Buttigieg was more aggressive on Tuesday than he had been in previous debates. And it seems to have paid off. His senior adviser, Lis Smith, tweeted that his campaign received more than $1 million from "tens of thousands of donors" and saw more traffic to their website in the past 24 hours than any other day.
Like Klobuchar, the South Bend, Indiana, mayor went after Warren over Medicare for All and any associated tax increases during the debate.
"We heard it tonight, a 'yes' or 'no' question that didn't get a 'yes' or 'no' answer," he said after she was asked about her support for the health care plan.
Buttigieg also got into heated exchanges with Beto O'Rourke over the former Texas congressman's call for mandatory gun buybacks.
"I don't need lessons from you on courage — political or personal," Buttigieg said to O'Rourke over gun legislation. "Everyone on this stage is determined to get something done."

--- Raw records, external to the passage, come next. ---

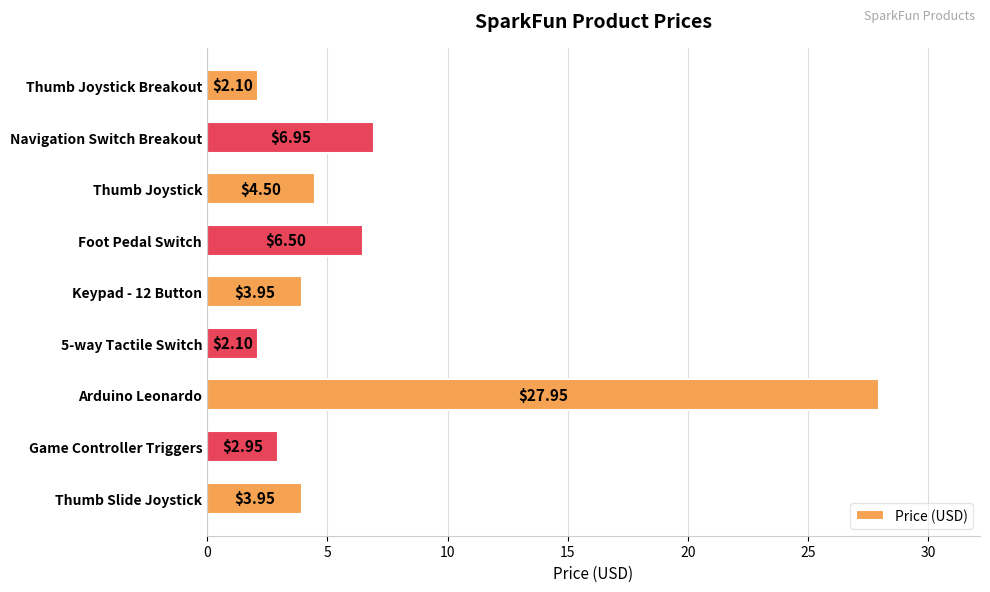

How many values are below 3?

3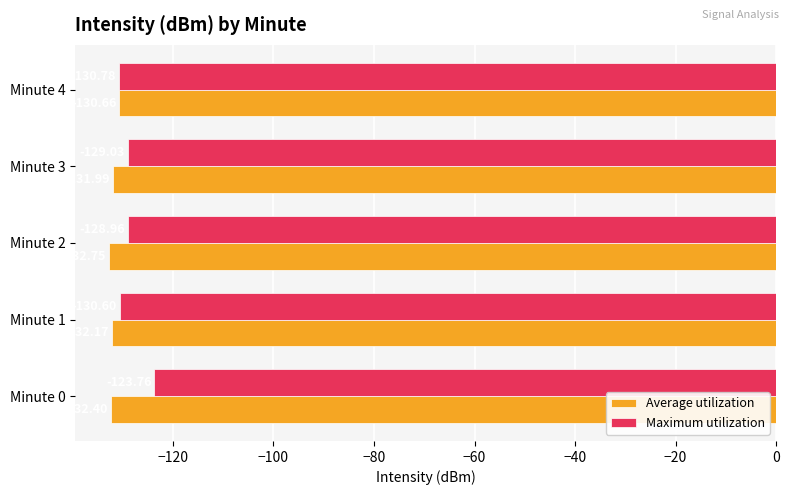

Between Minute 1 and Minute 4, which series saw the biggest shift?

Average utilization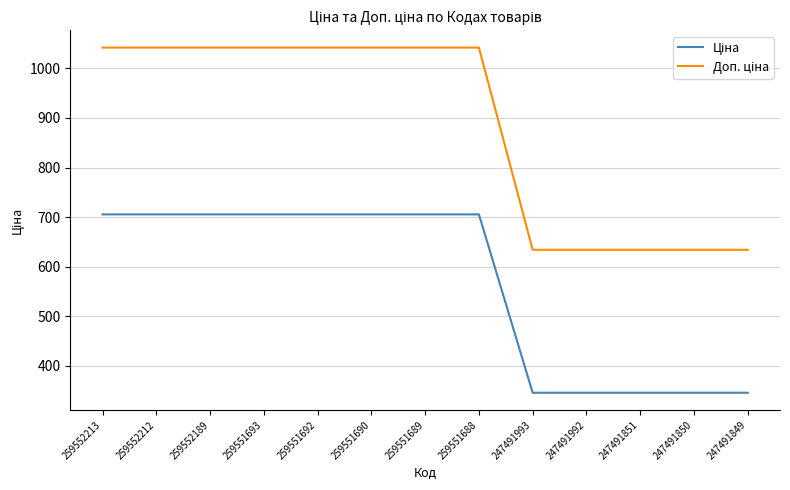

What is the spread (max minus min) of values at 259551693?

336.5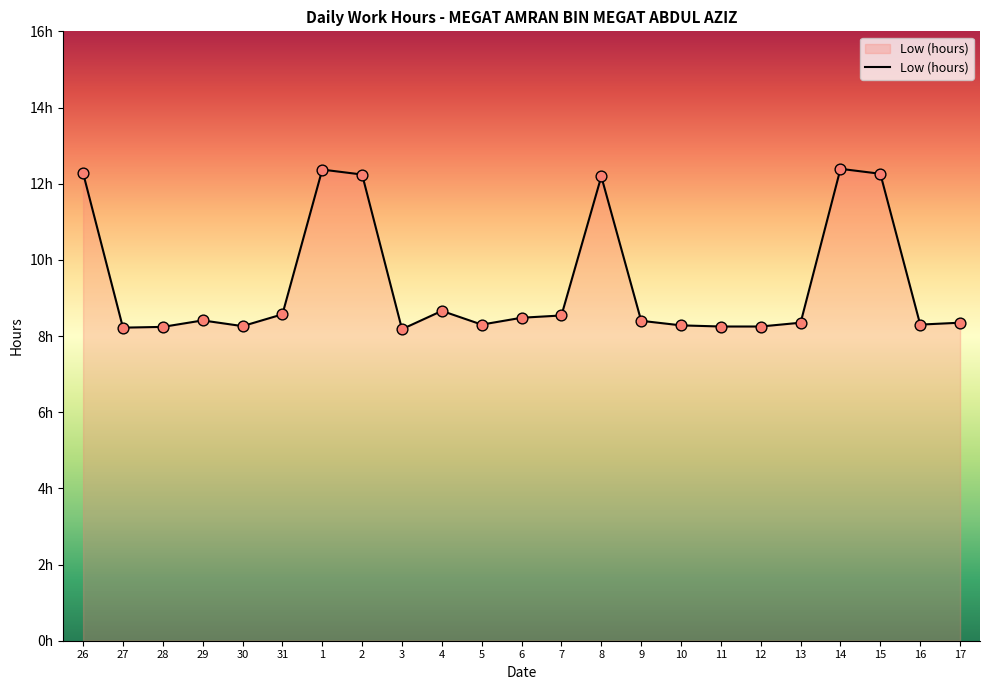

Approximately how many times larger is the value at 2 compared to 3?

1.5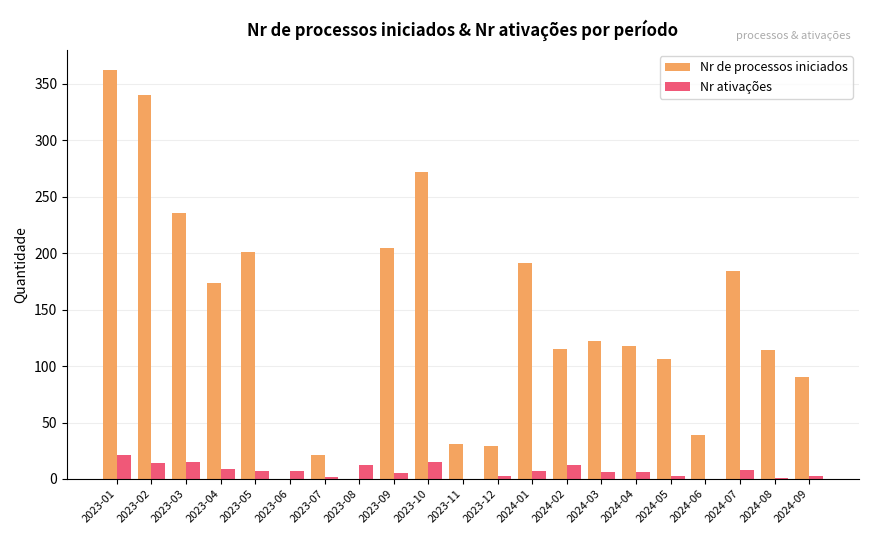

At which category is the sum across all series the highest?

2023-01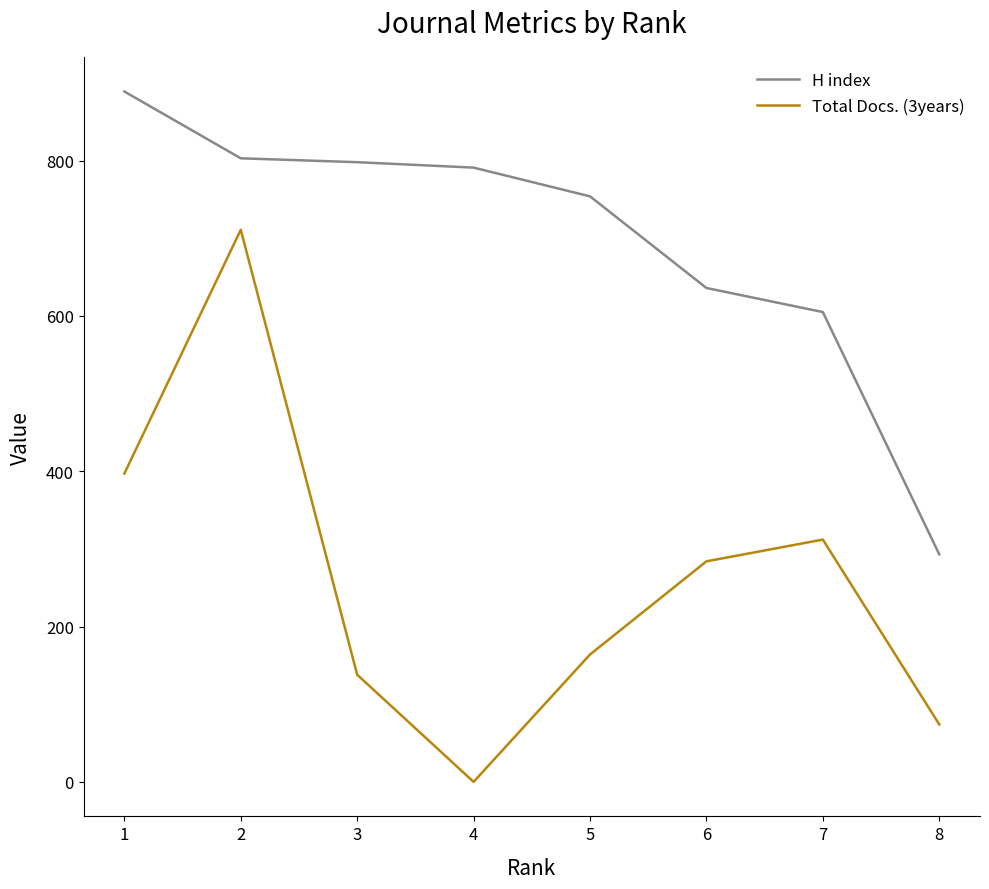

What are all the series names shown in the legend?

H index, Total Docs. (3years)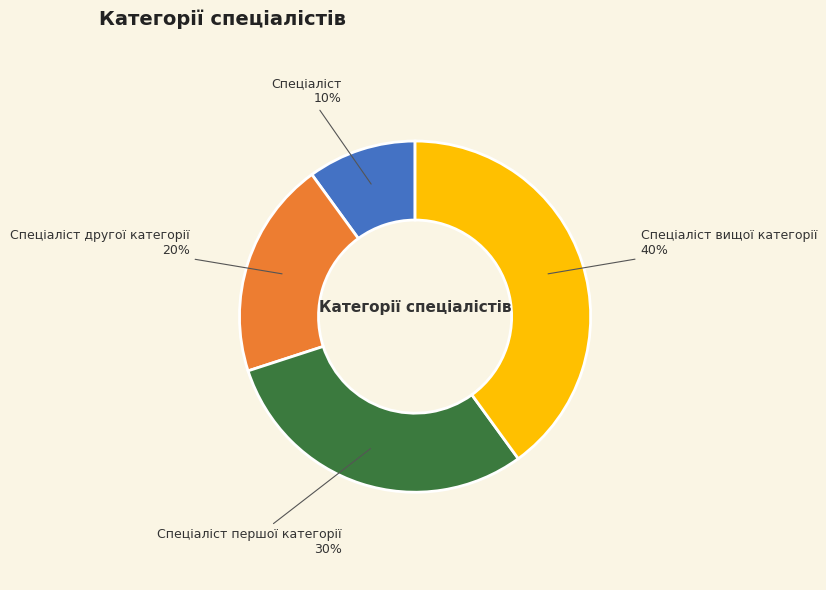

Which category has the biggest portion of the pie?

Спеціаліст вищої категорії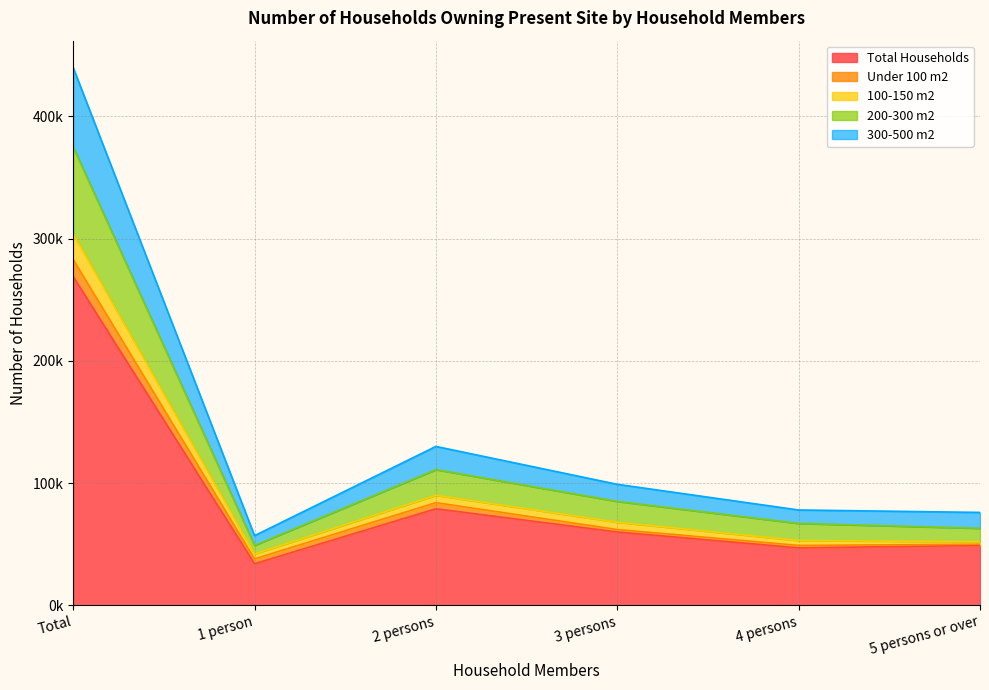

At how many categories does at least one series exceed 317483?

1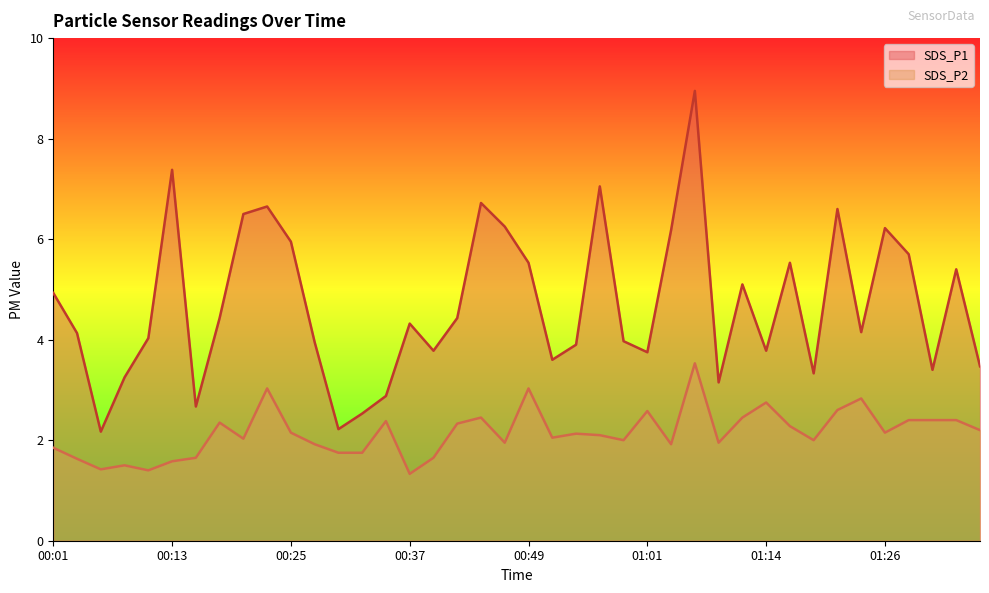

How many distinct data groups are displayed?

2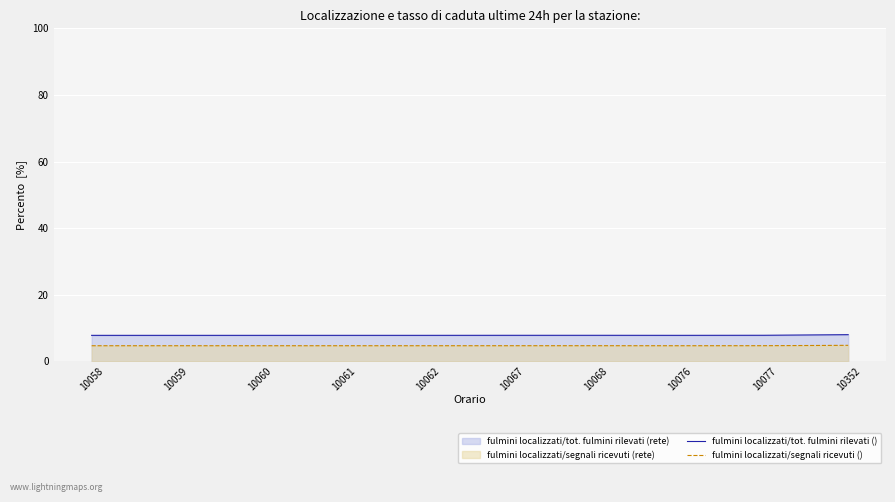

At how many categories does at least one series exceed 7?

10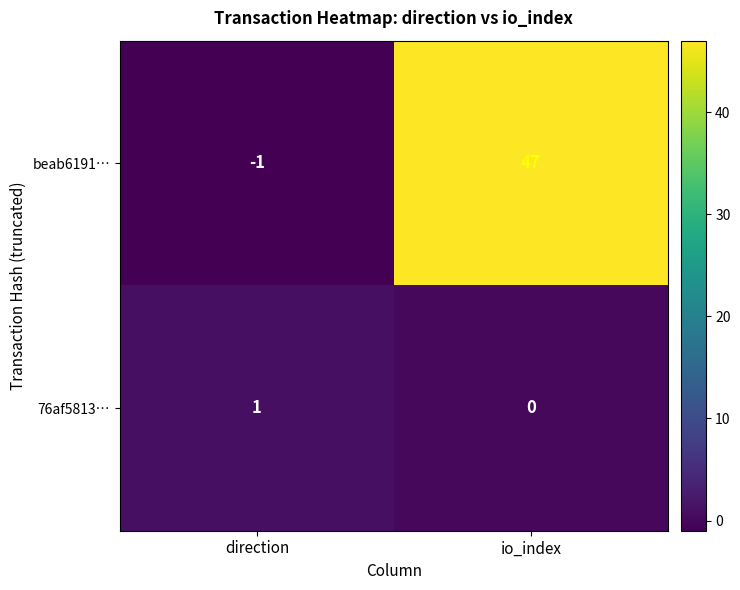

Rank the series by their maximum value, from lowest to highest.

76af5813…, beab6191…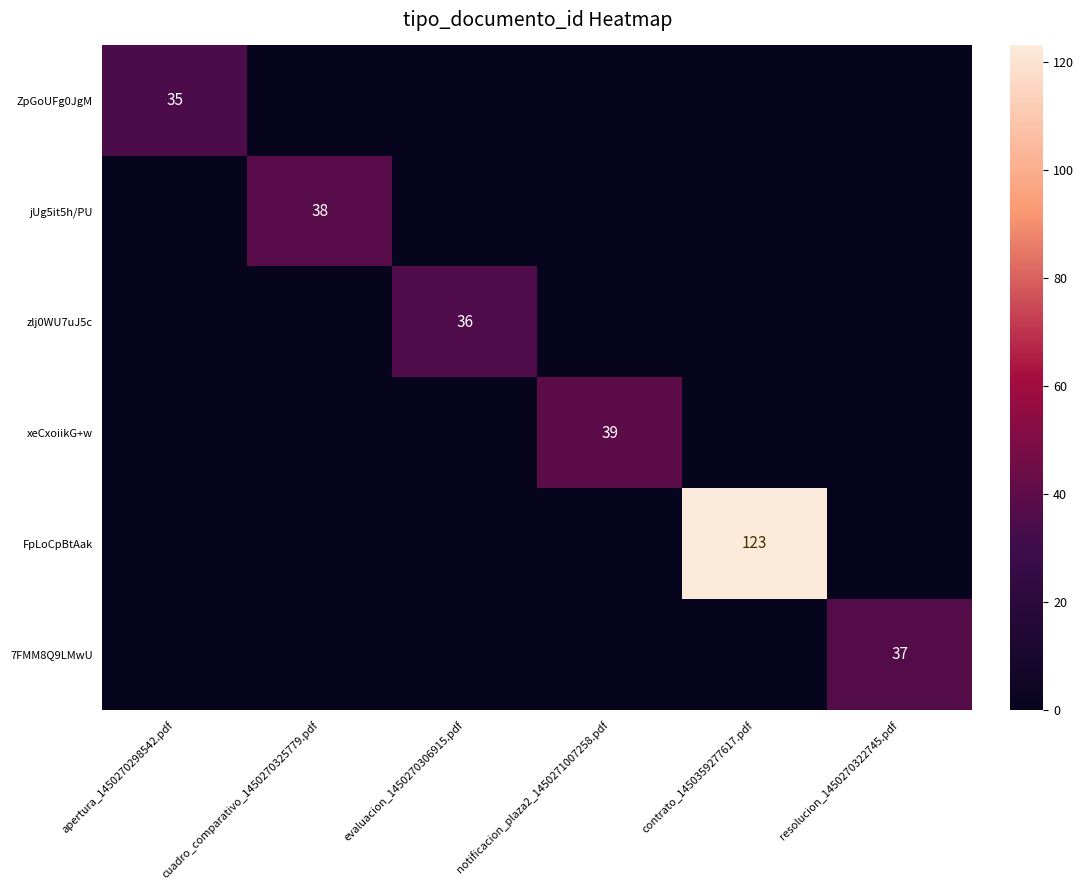

Is it true that jUg5it5h/PU equals 68 at cuadro_comparativo_1450270325779.pdf?

False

Buttigieg also went head-to-head with Representative Tulsi Gabbard over foreign policy. Both are military veterans, but Buttigieg told Gabbard she was "dead wrong" for previously supporting U.S. troop withdrawals from Syria.
Tuesday's debate was Sanders' first public appearance since he had a heart attack earlier this month. The Vermont senator said he was "feeling great" on stage, and his brief absence from the campaign trail hasn't hurt his fundraising lead. After the debate, his campaign announced that it raised $620,000 from more than 40,000 contributions.
Sanders leads all Democratic candidates in fundraising, with more than $33 million cash on hand as of September 30. He also had the best quarter of any 2020 presidential candidate this cycle, raking in nearly $25.3 million dollars from July through September.
By CBS News' count, Sanders and Buttigieg have both already qualified for the next debate on November 20 in Georgia. Klobuchar has so far met the fundraising threshold but not the polling one. Candidates have until November 13 to meet both.